Although she experienced great poverty, McManus had vision. With the profits she received from the sale of the family’s neglected property, she constructed a hotel in 1924 that became the first three-story property in Palm Springs: Oasis Hotel. By the time it neared completion, however, she discovered she had insufficient funds to furnish and operate it, so she leased it to a hotel manager from Los Angeles.

McManus began to buy land with the money she received from leasing the Oasis. By conducting title searches on property that was abandoned by early settlers, she found the original owners, contacted them, and bought up as many lots as possible. She sold some of her property to the City of Palm Springs for a landing field.
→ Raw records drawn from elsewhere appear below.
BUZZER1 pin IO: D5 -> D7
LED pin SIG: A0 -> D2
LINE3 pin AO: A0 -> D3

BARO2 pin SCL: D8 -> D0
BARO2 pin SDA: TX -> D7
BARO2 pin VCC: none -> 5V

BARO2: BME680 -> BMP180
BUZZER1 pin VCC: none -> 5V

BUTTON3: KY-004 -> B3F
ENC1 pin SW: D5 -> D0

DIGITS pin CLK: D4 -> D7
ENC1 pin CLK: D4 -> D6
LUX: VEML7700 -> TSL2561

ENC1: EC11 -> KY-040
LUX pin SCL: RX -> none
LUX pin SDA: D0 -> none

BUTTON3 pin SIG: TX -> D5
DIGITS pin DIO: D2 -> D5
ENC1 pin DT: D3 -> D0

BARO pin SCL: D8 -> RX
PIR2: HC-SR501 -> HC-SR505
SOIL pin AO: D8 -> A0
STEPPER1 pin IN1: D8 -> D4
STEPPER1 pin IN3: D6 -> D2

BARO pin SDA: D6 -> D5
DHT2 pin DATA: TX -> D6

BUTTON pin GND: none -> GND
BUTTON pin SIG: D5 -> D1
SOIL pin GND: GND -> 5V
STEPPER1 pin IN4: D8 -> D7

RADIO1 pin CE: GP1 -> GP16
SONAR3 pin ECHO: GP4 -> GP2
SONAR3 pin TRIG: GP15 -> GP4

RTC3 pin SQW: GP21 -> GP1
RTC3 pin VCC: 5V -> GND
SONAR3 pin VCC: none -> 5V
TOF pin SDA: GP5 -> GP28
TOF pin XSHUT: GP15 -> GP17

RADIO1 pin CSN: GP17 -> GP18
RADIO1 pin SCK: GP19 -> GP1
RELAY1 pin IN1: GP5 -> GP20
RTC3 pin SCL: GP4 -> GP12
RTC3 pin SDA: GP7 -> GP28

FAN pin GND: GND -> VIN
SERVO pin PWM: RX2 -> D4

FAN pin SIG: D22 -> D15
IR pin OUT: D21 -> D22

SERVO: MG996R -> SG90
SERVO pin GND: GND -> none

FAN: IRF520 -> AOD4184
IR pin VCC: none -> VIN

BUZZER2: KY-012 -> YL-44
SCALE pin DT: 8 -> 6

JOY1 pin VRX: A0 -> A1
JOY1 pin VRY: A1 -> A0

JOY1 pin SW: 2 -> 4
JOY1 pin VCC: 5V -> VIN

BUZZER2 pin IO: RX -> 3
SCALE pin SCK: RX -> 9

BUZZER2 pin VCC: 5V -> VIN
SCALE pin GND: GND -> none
The federal government later appropriated the parcel during World War II for an Army air transportation center. Today, Palm Springs International Airport is the site of her landing field.

A true entrepreneur at heart, McManus built the first apartment house in Palm Springs: Hacienda Apartments. She also developed the city’s first main subdivision, Tahquitz River Estates, and many individual houses, often living in them before offering them for sale. Working closely with architects, she was responsible for designing and building the first Saks Fifth Avenue and Robinson’s stores in Palm Springs. Through hard work and perseverance, she became wealthy. She always felt that her greatest achievement was the construction of the Palm Springs Tennis Club, which opened in 1937.

Like the other pioneering women, McManus also provided assistance to a number of charities. She was a charter member of Palm Springs’ Pathfinders, which helped boys and girls in the area escape the summer heat. In 1937, she donated land at the corner of Baristo and Cahuilla roads to the Palm Springs Woman’s Club for a clubhouse. She also helped establish the club’s scholarship program.

Ruth Hardy (1892-1965) graduated from University of Indiana and, like many entrepreneurs, reinvented herself numerous times throughout her life. She was a medical social worker, lawyer, interior decorator, actress, hotel owner, civic leader, and politician. In 1935, she purchased the former estate of the owner of the Pierce Arrow motorcar and turned it into a first-rate hotel: Ingleside Inn. By this time, Palm Springs had become a destination for celebrities and dignitaries from all over the world, so Hardy decided to open an exclusive hotel by accepting no reservations. A stay at the Ingleside Inn was by invitation only. Some of her famous guests included Lily Pons, Howard Hughes, Greer Garson, Margaret O’Brien, Salvador Dali, and Elizabeth Taylor. Deeply concerned about the city’s future development, Hardy became a member of the first Palm Springs City Council, where she served from 1948 to 1960. She was heralded as the person responsible for the planting and lighting of palm trees along Palm Canyon Drive.